6.15.2012

On Tuesday I posted here that I thought I was getting sick.  I wasn't feeling all that great then and I was feeling even worse on Wednesday.  I really hate getting sick, but if I have to be sick, I'm glad it's now and not a couple weeks ago when I had all sorts of stuff going on.  Thursday I was feeling a lot better, though not 100%.  I figured I was feeling well enough to get back to the gym.  As much as I don't really care for going, I need to go, both physically and psychologically.  I always feel a million times better afterwards and am always glad I went.  So I went.  And a little while after getting home I was feeling even more run down than I'd felt the day before.  So that was a dumbass move on my part.  Today I woke up not feeling as good as I did yesterday.  One thing I hate about myself is I push myself too hard sometimes.  I really could have used at least one more day to rest up.  But I didn't let myself, because sometimes I think I'm Superman.  So today I'm feeling a little worse, so it's a good idea to just go home from work and rest.  Except by the time I left work I was feeling pretty good.  So I went again.  And right now I feel like I want to sleep for a month.  I don't always take my best interests into account when I make decisions.  Tomorrow I'm without a car while it's in the shop, so I'll be forced to lounge around the house and rest.  We'll see what dumbass move I do instead.

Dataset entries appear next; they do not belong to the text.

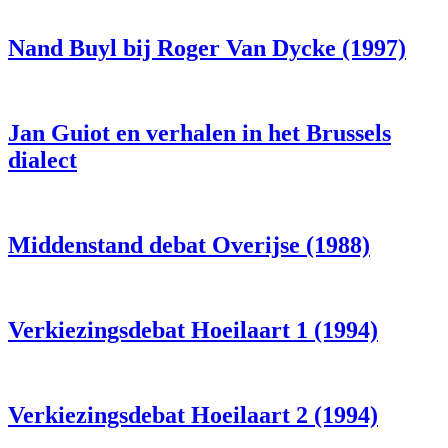
Nand Buyl bij Roger Van Dycke (1997)
Jan Guiot en verhalen in het Brussels
dialect
Middenstand debat Overijse (1988)
Verkiezingsdebat Hoeilaart 1 (1994)
Verkiezingsdebat Hoeilaart 2 (1994)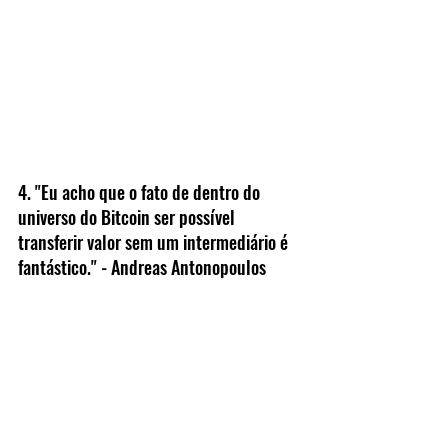
4. "Eu acho que o fato de dentro do 
universo do Bitcoin ser possível 
transferir valor sem um intermediário é 
fantástico." - Andreas Antonopoulos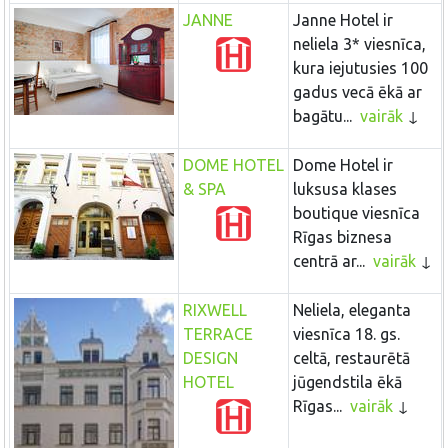
JANNE
Janne Hotel ir
neliela 3* viesnīca,
kura iejutusies 100
gadus vecā ēkā ar
bagātu...
vairāk
DOME HOTEL
Dome Hotel ir
& SPA
luksusa klases
boutique viesnīca
Rīgas biznesa
centrā ar...
vairāk
RIXWELL
Neliela, eleganta
TERRACE
viesnīca 18. gs.
DESIGN
celtā, restaurētā
HOTEL
jūgendstila ēkā
Rīgas...
vairāk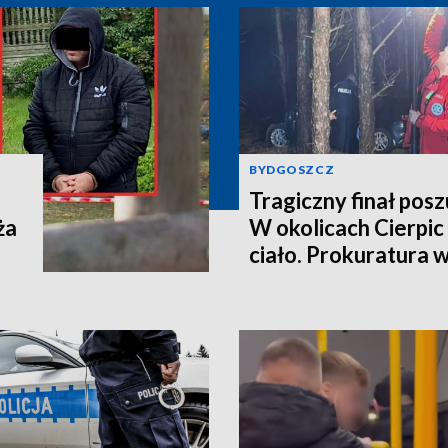
BYDGOSZCZ
Tragiczny finał pos
ża
W okolicach Cierpic 
ciało. Prokuratura 
kobieta miała obraże
wideo]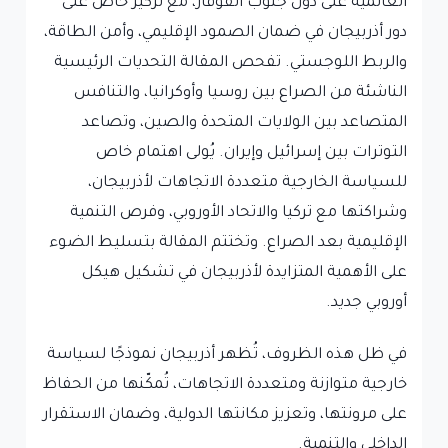
العالمية على دول جنوب القوقاز، مع تركيز خاص على
دور أذربيجان في ضمان الصمود الإقليمي، وأمن الطاقة،
والربط اللوجستي. تفحص المقالة التحديات الرئيسية
الناشئة من الصراع بين روسيا وأوكرانيا، والتنافس
المتصاعد بين الولايات المتحدة والصين، وتصاعد
التوترات بين إسرائيل وإيران. يُولى اهتمام خاص
للسياسة الخارجية متعددة الاتجاهات لأذربيجان،
وشراكتها مع تركيا والاتحاد الأوروبي، وفرص التنمية
الإقليمية بعد الصراع. وتختتم المقالة بتسليط الضوء
على الأهمية المتزايدة لأذربيجان في تشكيل هيكل
أوروبي جديد.
في ظل هذه الظروف، تُظهر أذربيجان نموذجًا لسياسة
خارجية متوازنة ومتعددة الاتجاهات، تُمكّنها من الحفاظ
على مرونتها، وتعزيز مكانتها الدولية، وضمان الاستقرار
الداخلي والتنمية.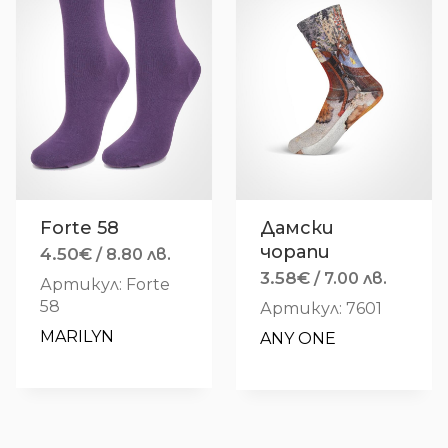
Forte 58
Дамски
чорапи
4.50
€
/ 8.80 лв.
3.58
€
/ 7.00 лв.
Артикул: Forte
58
Артикул: 7601
MARILYN
ANY ONE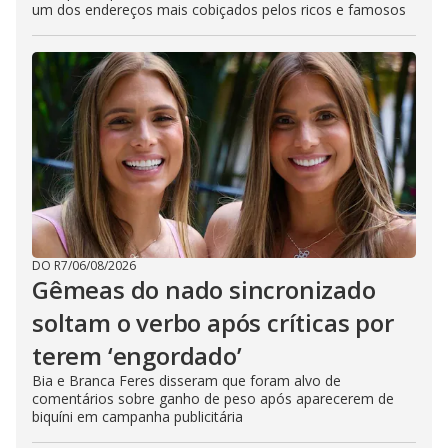
um dos endereços mais cobiçados pelos ricos e famosos
DO R7
/
06/08/2026
Gêmeas do nado sincronizado
soltam o verbo após críticas por
terem ‘engordado’
Bia e Branca Feres disseram que foram alvo de
comentários sobre ganho de peso após aparecerem de
biquíni em campanha publicitária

I was off work all week last week.  I had my Texas family here until Wednesday and I contemplated going back to work on Thursday, but I had a dentist appointment for Thursday and I didn't really want to go in for a couple of hours only to have to leave again.  So I took the whole week off.  After the dentist on Thursday I had a few errands I needed to run.  Last on the list was Target for a few items I needed to pick up.  I wandered the store grabbing what I needed.  The last item was fabric softener (this is riveting, isn't it?) and I started to make my way to that aisle.  Half way there, I realized I forgot paper towels, so I backtracked to that aisle, grabbed what I needed and then made my way to the fabric softener aisle.  As I turned into the aisle, I saw a woman and her two kids walking up from the opposite end.  I paid them only a second of attention until my brain screamed at me that the woman might actually be someone I used to know.  I debated very quickly whether or not to say her name and decided to.  "Jen?" I asked.  She stopped and then there was that second of "who the hell are you" from her before it hit her.  Now you need to know, I have not seen Jen since 1989.  We were both living in the Kingston area (about an hour south of here).  I moved out of there in January of 1990 and fell out of touch with a lot of people.  We reconnected maybe a year ago on Facebook.  She is living up here now, though probably 40 minutes north of me.  It was such a bizarre thing to happen.  I'm not usually in a Target on a Thursday afternoon and she's not usually this far south, but just happened to be.  We chatted for a little bit, but the tiny bladder on one of her young sons prevented a lengthier conversation.  I love when crazy shit like that happens.